Dans un village pittoresque du nord du Kosovo, Marko Djuriqi a bu une bouteille de bière de Gazimestan et a souri aux caméras. Lors d'une visite dans cette zone il y a plusieurs semaines, Djuric a été arrêté par des forces spéciales, est entré dans un fourgon de police et a rapidement été expulsé. Cette fois, l'homme clé de la Serbie pour [...]
Dans un village pittoresque du nord du Kosovo, Marko Djuriqi a bu une bouteille de bière de Gazimestan et a souri aux caméras. Lors d'une visite dans cette zone il y a plusieurs semaines, Djuric a été arrêté par des forces spéciales, est entré dans un fourgon de police et a rapidement été expulsé. Cette fois, l'homme clé de la Serbie pour la question du Kosovo a été autorisé à rester, bien qu'avec un hélicoptère au-dessus de sa tête pour surveiller.
Djuric était au Kosovo, que la Serbie considère toujours comme sa province, pour une visite à un micro-oiseau produisant de la bière avec le nom d'honorer la bataille médiévale qui est la clé du lien émotionnel de la Serbie avec le Kosovo. Il a également visité un complexe, en construction pour s'occuper des pèlerins serbes au monastère de Banjska au XIVe siècle.
Il est de mon devoir d'être ici et de rester fièrement avec notre peuple”, a dit Djuric devant les équipes de télévision assemblées. J'invite tous les citoyens serbes à venir ici sans préjugés, et à vivre les sites sacrés ici au Kosovo-Metohija”, a-t-il dit, en utilisant le nom serbe pour la province, rapporte le Guardian”.
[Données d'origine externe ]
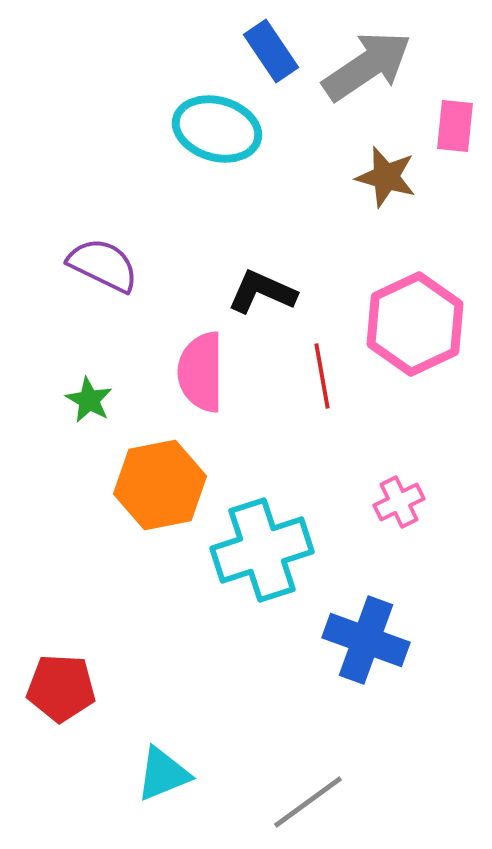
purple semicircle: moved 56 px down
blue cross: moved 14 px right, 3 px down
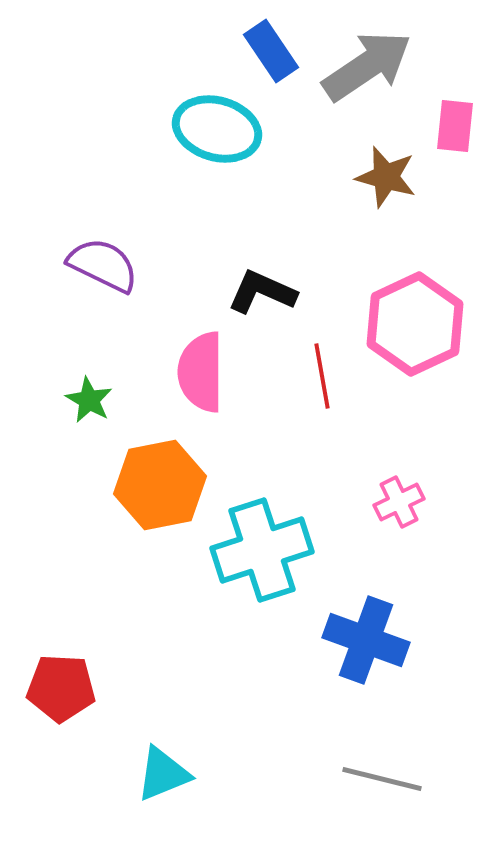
gray line: moved 74 px right, 23 px up; rotated 50 degrees clockwise
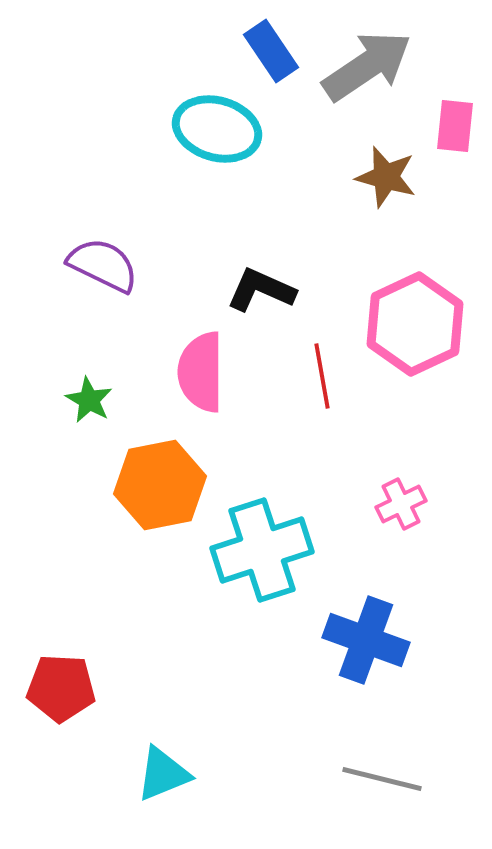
black L-shape: moved 1 px left, 2 px up
pink cross: moved 2 px right, 2 px down
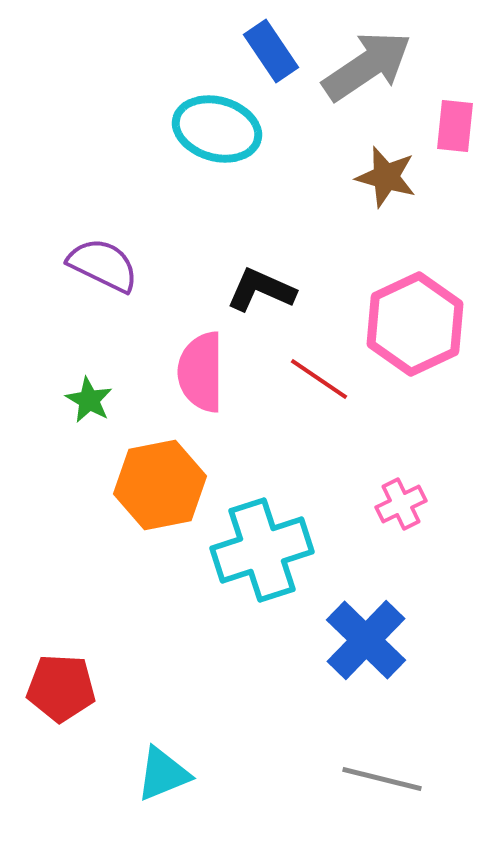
red line: moved 3 px left, 3 px down; rotated 46 degrees counterclockwise
blue cross: rotated 24 degrees clockwise
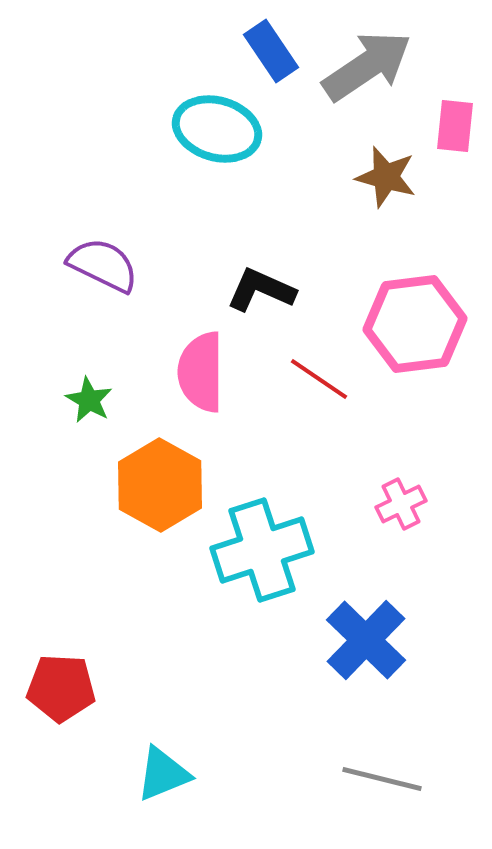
pink hexagon: rotated 18 degrees clockwise
orange hexagon: rotated 20 degrees counterclockwise
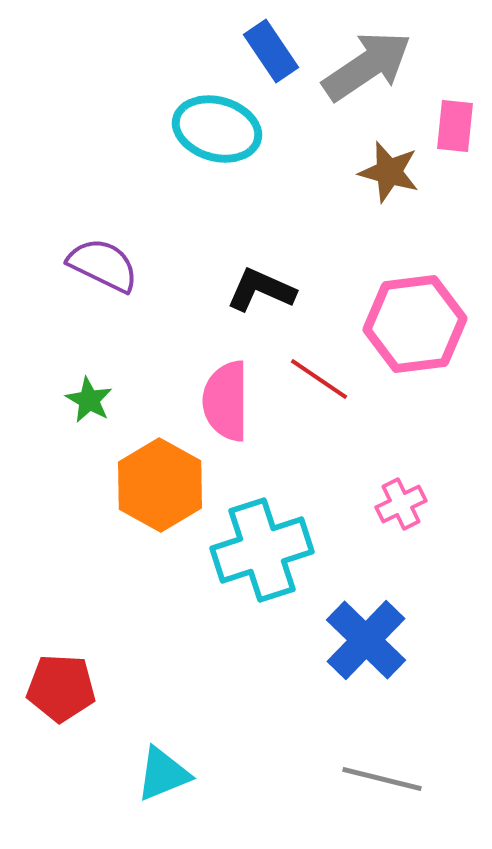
brown star: moved 3 px right, 5 px up
pink semicircle: moved 25 px right, 29 px down
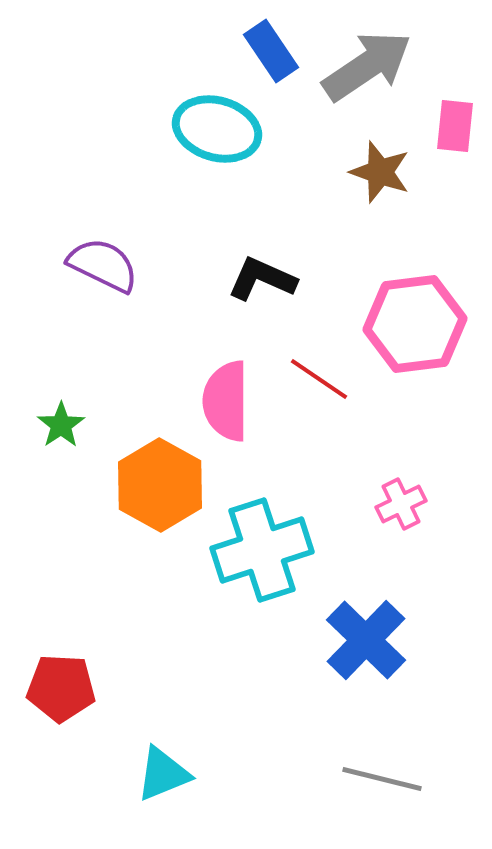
brown star: moved 9 px left; rotated 4 degrees clockwise
black L-shape: moved 1 px right, 11 px up
green star: moved 28 px left, 25 px down; rotated 9 degrees clockwise
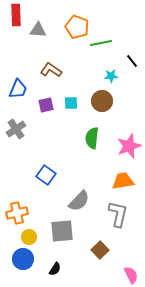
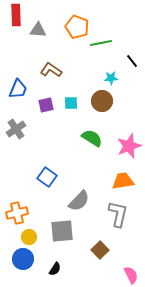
cyan star: moved 2 px down
green semicircle: rotated 115 degrees clockwise
blue square: moved 1 px right, 2 px down
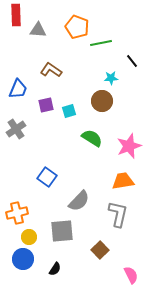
cyan square: moved 2 px left, 8 px down; rotated 16 degrees counterclockwise
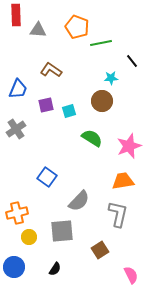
brown square: rotated 12 degrees clockwise
blue circle: moved 9 px left, 8 px down
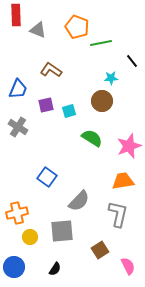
gray triangle: rotated 18 degrees clockwise
gray cross: moved 2 px right, 2 px up; rotated 24 degrees counterclockwise
yellow circle: moved 1 px right
pink semicircle: moved 3 px left, 9 px up
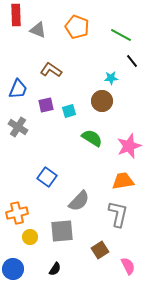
green line: moved 20 px right, 8 px up; rotated 40 degrees clockwise
blue circle: moved 1 px left, 2 px down
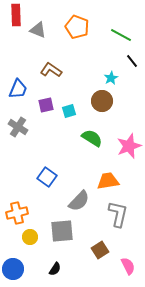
cyan star: rotated 24 degrees counterclockwise
orange trapezoid: moved 15 px left
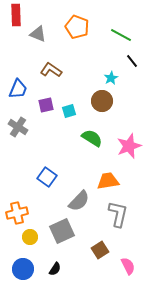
gray triangle: moved 4 px down
gray square: rotated 20 degrees counterclockwise
blue circle: moved 10 px right
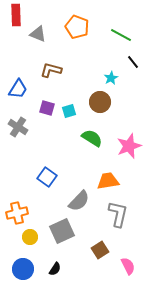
black line: moved 1 px right, 1 px down
brown L-shape: rotated 20 degrees counterclockwise
blue trapezoid: rotated 10 degrees clockwise
brown circle: moved 2 px left, 1 px down
purple square: moved 1 px right, 3 px down; rotated 28 degrees clockwise
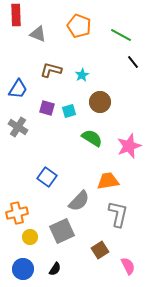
orange pentagon: moved 2 px right, 1 px up
cyan star: moved 29 px left, 3 px up
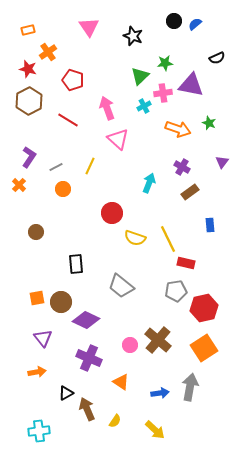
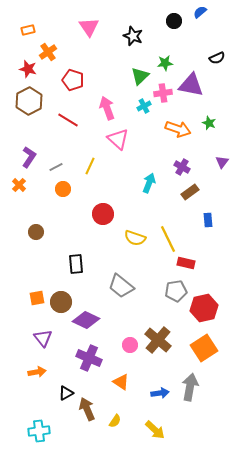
blue semicircle at (195, 24): moved 5 px right, 12 px up
red circle at (112, 213): moved 9 px left, 1 px down
blue rectangle at (210, 225): moved 2 px left, 5 px up
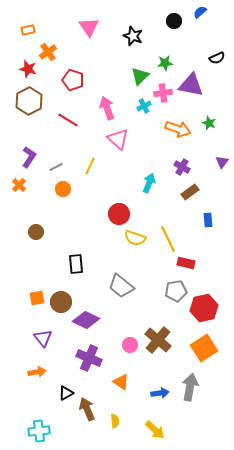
red circle at (103, 214): moved 16 px right
yellow semicircle at (115, 421): rotated 40 degrees counterclockwise
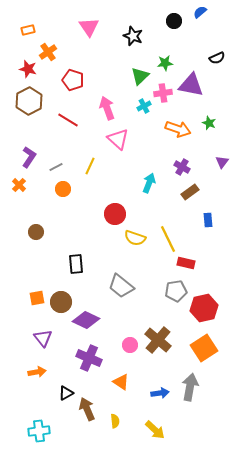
red circle at (119, 214): moved 4 px left
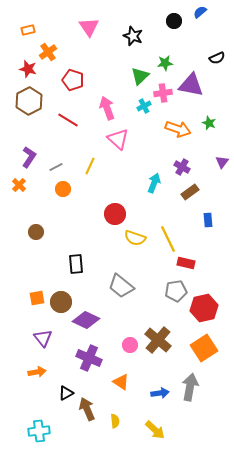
cyan arrow at (149, 183): moved 5 px right
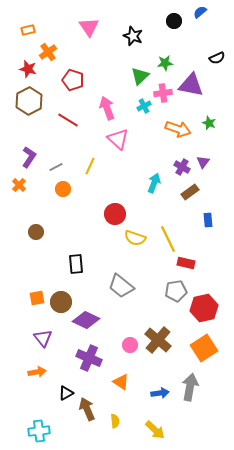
purple triangle at (222, 162): moved 19 px left
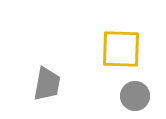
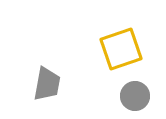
yellow square: rotated 21 degrees counterclockwise
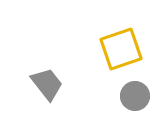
gray trapezoid: rotated 48 degrees counterclockwise
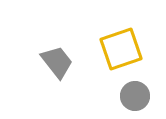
gray trapezoid: moved 10 px right, 22 px up
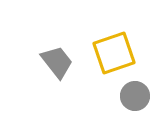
yellow square: moved 7 px left, 4 px down
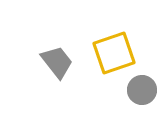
gray circle: moved 7 px right, 6 px up
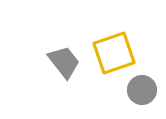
gray trapezoid: moved 7 px right
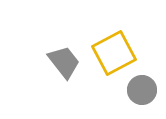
yellow square: rotated 9 degrees counterclockwise
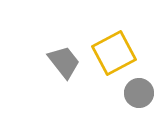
gray circle: moved 3 px left, 3 px down
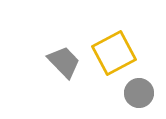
gray trapezoid: rotated 6 degrees counterclockwise
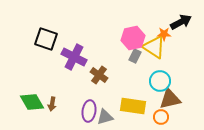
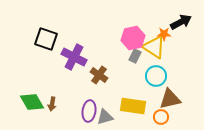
cyan circle: moved 4 px left, 5 px up
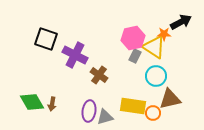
purple cross: moved 1 px right, 2 px up
orange circle: moved 8 px left, 4 px up
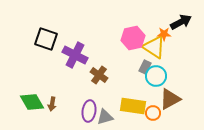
gray rectangle: moved 10 px right, 11 px down
brown triangle: rotated 15 degrees counterclockwise
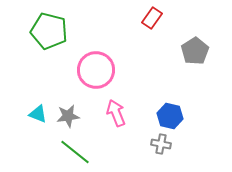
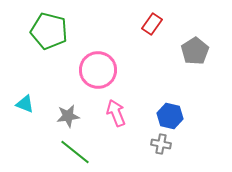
red rectangle: moved 6 px down
pink circle: moved 2 px right
cyan triangle: moved 13 px left, 10 px up
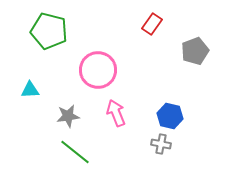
gray pentagon: rotated 12 degrees clockwise
cyan triangle: moved 5 px right, 14 px up; rotated 24 degrees counterclockwise
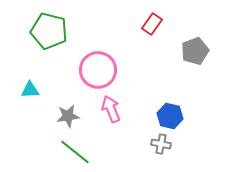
pink arrow: moved 5 px left, 4 px up
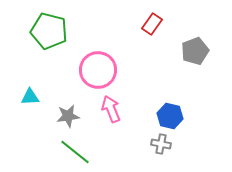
cyan triangle: moved 7 px down
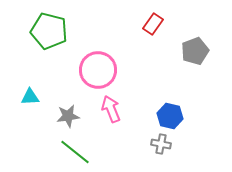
red rectangle: moved 1 px right
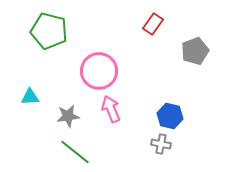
pink circle: moved 1 px right, 1 px down
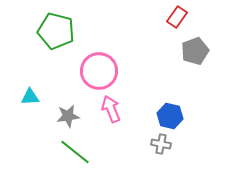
red rectangle: moved 24 px right, 7 px up
green pentagon: moved 7 px right
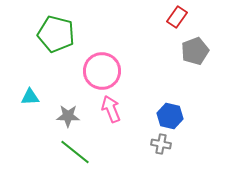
green pentagon: moved 3 px down
pink circle: moved 3 px right
gray star: rotated 10 degrees clockwise
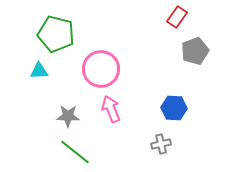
pink circle: moved 1 px left, 2 px up
cyan triangle: moved 9 px right, 26 px up
blue hexagon: moved 4 px right, 8 px up; rotated 10 degrees counterclockwise
gray cross: rotated 24 degrees counterclockwise
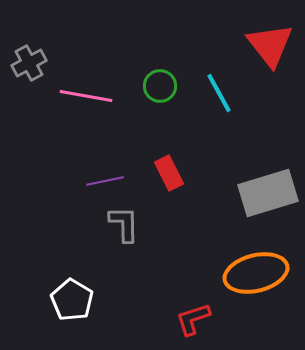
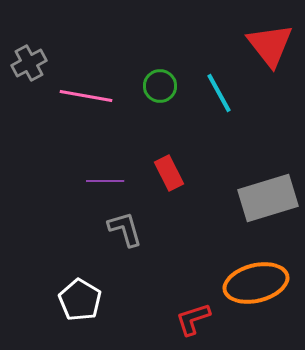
purple line: rotated 12 degrees clockwise
gray rectangle: moved 5 px down
gray L-shape: moved 1 px right, 5 px down; rotated 15 degrees counterclockwise
orange ellipse: moved 10 px down
white pentagon: moved 8 px right
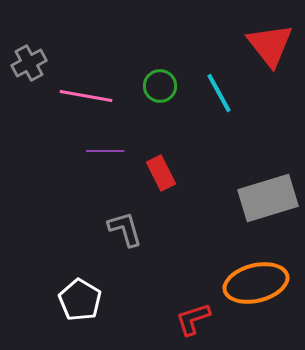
red rectangle: moved 8 px left
purple line: moved 30 px up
Près de deux décennies après que les forces serbes se soient retirées du Kosovo en 1999 après une campagne de bombardement aérien menée par l'OTAN contre Slobodan Milosevic, et une décennie après la déclaration de l'indépendance du Kosovo, la question la plus délicate du pays est le sort des résidents serbes restants, ainsi que le statut politique des zones où ils vivent. Les mesures de répression prises par les guérilleros albanais du Kosovo à la suite de la répression de Milosevic contre la population albanaise du Kosovo dans les années 90, suivies de l'indépendance, ont conduit à une évacuation durable des Serbes, et aujourd'hui ils représentent environ 5 % des 1,8 million d'habitants du Kosovo, les émissions Koha.net.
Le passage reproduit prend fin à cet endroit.